### Work request
Everything from the first line of the material to the line containing "1. Operations involving", inclusive, must be given again exactly; no pictures, and nothing past that line.

### Extracted information
##############################

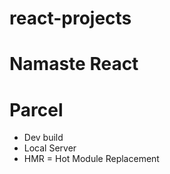 # react-projects
# Namaste React
# Parcel 
- Dev build
- Local Server
- HMR = Hot Module Replacement 
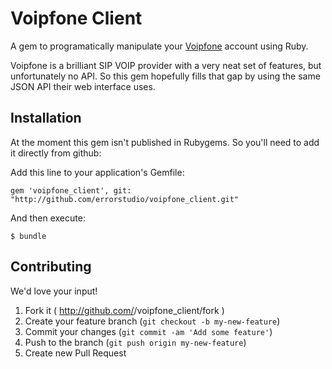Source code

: # Voipfone Client

A gem to programatically manipulate your [Voipfone](http://www.voipfone.co.uk) account using Ruby.

Voipfone is a brilliant SIP VOIP provider with a very neat set of features, but unfortunately no API. So this gem hopefully fills that gap by using the same JSON API their web interface uses.

## Installation

At the moment this gem isn't published in Rubygems. So you'll need to add it directly from github:

Add this line to your application's Gemfile:

    gem 'voipfone_client', git: "http://github.com/errorstudio/voipfone_client.git"

And then execute:

    $ bundle


## Contributing

We'd love your input!

1. Fork it ( http://github.com/<my-github-username>/voipfone_client/fork )
2. Create your feature branch (`git checkout -b my-new-feature`)
3. Commit your changes (`git commit -am 'Add some feature'`)
4. Push to the branch (`git push origin my-new-feature`)
5. Create new Pull Request
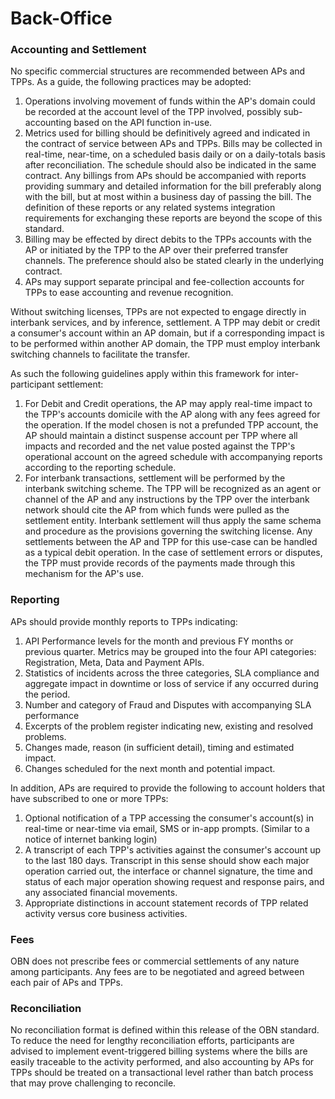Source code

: # Back-Office

### Accounting and Settlement <a href="back-office-accountingandsettlement" id="back-office-accountingandsettlement"></a>

No specific commercial structures are recommended between APs and TPPs. As a guide, the following practices may be adopted:

1. Operations involving movement of funds within the AP's domain could be recorded at the account level of the TPP involved, possibly sub-accounting based on the API function in-use.
2. Metrics used for billing should be definitively agreed and indicated in the contract of service between APs and TPPs. Bills may be collected in real-time, near-time, on a scheduled basis daily or on a daily-totals basis after reconciliation. The schedule should also be indicated in the same contract. Any billings from APs should be accompanied with reports providing summary and detailed information for the bill preferably along with the bill, but at most within a business day of passing the bill. The definition of these reports or any related systems integration requirements for exchanging these reports are beyond the scope of this standard.
3. Billing may be effected by direct debits to the TPPs accounts with the AP or initiated by the TPP to the AP over their preferred transfer channels. The preference should also be stated clearly in the underlying contract.
4. APs may support separate principal and fee-collection accounts for TPPs to ease accounting and revenue recognition.

Without switching licenses, TPPs are not expected to engage directly in interbank services, and by inference, settlement. A TPP may debit or credit a consumer's account within an AP domain, but if a corresponding impact is to be performed within another AP domain, the TPP must employ interbank switching channels to facilitate the transfer.

As such the following guidelines apply within this framework for inter-participant settlement:

1. For Debit and Credit operations, the AP may apply real-time impact to the TPP's accounts domicile with the AP along with any fees agreed for the operation. If the model chosen is not a prefunded TPP account, the AP should maintain a distinct suspense account per TPP where all impacts and recorded and the net value posted against the TPP's operational account on the agreed schedule with accompanying reports according to the reporting schedule.
2. For interbank transactions, settlement will be performed by the interbank switching scheme. The TPP will be recognized as an agent or channel of the AP and any instructions by the TPP over the interbank network should cite the AP from which funds were pulled as the settlement entity. Interbank settlement will thus apply the same schema and procedure as the provisions governing the switching license. Any settlements between the AP and TPP for this use-case can be handled as a typical debit operation. In the case of settlement errors or disputes, the TPP must provide records of the payments made through this mechanism for the AP's use.

### Reporting <a href="back-office-reporting" id="back-office-reporting"></a>

APs should provide monthly reports to TPPs indicating:

1. API Performance levels for the month and previous FY months or previous quarter. Metrics may be grouped into the four API categories: Registration, Meta, Data and Payment APIs.
2. Statistics of incidents across the three categories, SLA compliance and aggregate impact in downtime or loss of service if any occurred during the period.
3. Number and category of Fraud and Disputes with accompanying SLA performance
4. Excerpts of the problem register indicating new, existing and resolved problems.
5. Changes made, reason (in sufficient detail), timing and estimated impact.
6. Changes scheduled for the next month and potential impact.

In addition, APs are required to provide the following to account holders that have subscribed to one or more TPPs:

1. Optional notification of a TPP accessing the consumer's account(s) in real-time or near-time via email, SMS or in-app prompts. (Similar to a notice of internet banking login)
2. A transcript of each TPP's activities against the consumer's account up to the last 180 days. Transcript in this sense should show each major operation carried out, the interface or channel signature, the time and status of each major operation showing request and response pairs, and any associated financial movements.
3. Appropriate distinctions in account statement records of TPP related activity versus core business activities.

### Fees <a href="back-office-fees" id="back-office-fees"></a>

OBN does not prescribe fees or commercial settlements of any nature among participants. Any fees are to be negotiated and agreed between each pair of APs and TPPs.

### Reconciliation <a href="back-office-reconciliation" id="back-office-reconciliation"></a>

No reconciliation format is defined within this release of the OBN standard. To reduce the need for lengthy reconciliation efforts, participants are advised to implement event-triggered billing systems where the bills are easily traceable to the activity performed, and also accounting by APs for TPPs should be treated on a transactional level rather than batch process that may prove challenging to reconcile.
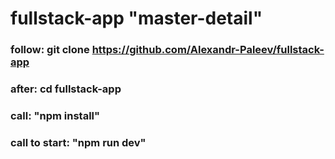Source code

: # fullstack-app "master-detail"
### follow: git clone https://github.com/Alexandr-Paleev/fullstack-app
### after: cd fullstack-app
### call: "npm install"
### call to start: "npm run dev"
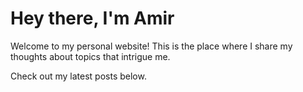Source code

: # Hey there, I'm Amir

[//]: ![Hey](/amir-iqbal-small.jpg)

Welcome to my personal website! This is the place where I share my thoughts
about topics that intrigue me.

Check out my latest posts below.
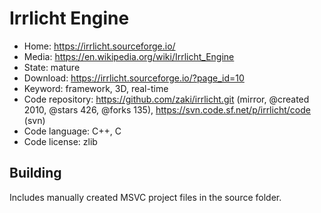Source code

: # Irrlicht Engine

- Home: https://irrlicht.sourceforge.io/
- Media: https://en.wikipedia.org/wiki/Irrlicht_Engine
- State: mature
- Download: https://irrlicht.sourceforge.io/?page_id=10
- Keyword: framework, 3D, real-time
- Code repository: https://github.com/zaki/irrlicht.git (mirror, @created 2010, @stars 426, @forks 135), https://svn.code.sf.net/p/irrlicht/code (svn)
- Code language: C++, C
- Code license: zlib

## Building

Includes manually created MSVC project files in the source folder.
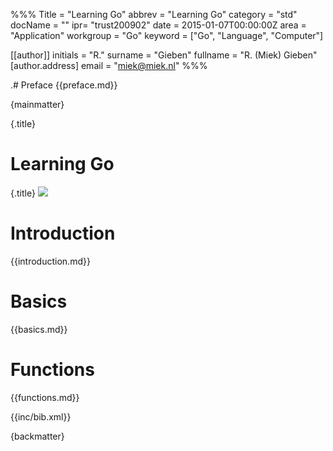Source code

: %%%
Title = "Learning Go"
abbrev = "Learning Go"
category = "std"
docName = ""
ipr= "trust200902"
date = 2015-01-07T00:00:00Z
area = "Application"
workgroup = "Go"
keyword = ["Go", "Language", "Computer"]

[[author]]
initials = "R."
surname  = "Gieben"
fullname = "R. (Miek) Gieben"
  [author.address]
  email = "miek@miek.nl"
%%%

.# Preface
{{preface.md}}

{mainmatter}

{.title}
# Learning Go
<!-- this .title does not work -->
{.title}
![](fig/bumper-inverse.png)

# Introduction
{{introduction.md}}

# Basics
{{basics.md}}


# Functions
{{functions.md}}

<!--
# Packages
{{packages.md}}


# Beyond the basics
{{beyond.md}}


# Interfaces
{{interfaces.md}}


# Concurrency
{{channels.md}}


# Communication
{{communication.md}}

-->

{{inc/bib.xml}}


{backmatter}
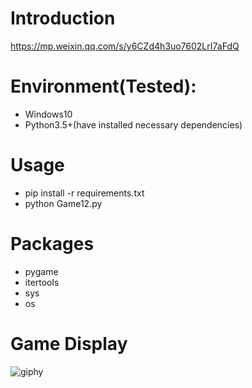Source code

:# Introduction
https://mp.weixin.qq.com/s/y6CZd4h3uo7602LrI7aFdQ

# Environment(Tested):
- Windows10
- Python3.5+(have installed necessary dependencies)

# Usage
- pip install -r requirements.txt
- python Game12.py

# Packages
- pygame
- itertools
- sys
- os

# Game Display
![giphy](effect/running.gif)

##############################

### Problem solution
 # react-projects
# Namaste React
# Parcel 
- Dev build
- Local Server
- HMR = Hot Module Replacement 
Source code

: # Voipfone Client

A gem to programatically manipulate your [Voipfone](http://www.voipfone.co.uk) account using Ruby.

Voipfone is a brilliant SIP VOIP provider with a very neat set of features, but unfortunately no API. So this gem hopefully fills that gap by using the same JSON API their web interface uses.

## Installation

At the moment this gem isn't published in Rubygems. So you'll need to add it directly from github:

Add this line to your application's Gemfile:

    gem 'voipfone_client', git: "http://github.com/errorstudio/voipfone_client.git"

And then execute:

    $ bundle


## Contributing

We'd love your input!

1. Fork it ( http://github.com/<my-github-username>/voipfone_client/fork )
2. Create your feature branch (`git checkout -b my-new-feature`)
3. Commit your changes (`git commit -am 'Add some feature'`)
4. Push to the branch (`git push origin my-new-feature`)
5. Create new Pull Request
Source code

: # Back-Office

### Accounting and Settlement <a href="back-office-accountingandsettlement" id="back-office-accountingandsettlement"></a>

No specific commercial structures are recommended between APs and TPPs. As a guide, the following practices may be adopted:

1. Operations involving movement of funds within the AP's domain could be recorded at the account level of the TPP involved, possibly sub-accounting based on the API function in-use.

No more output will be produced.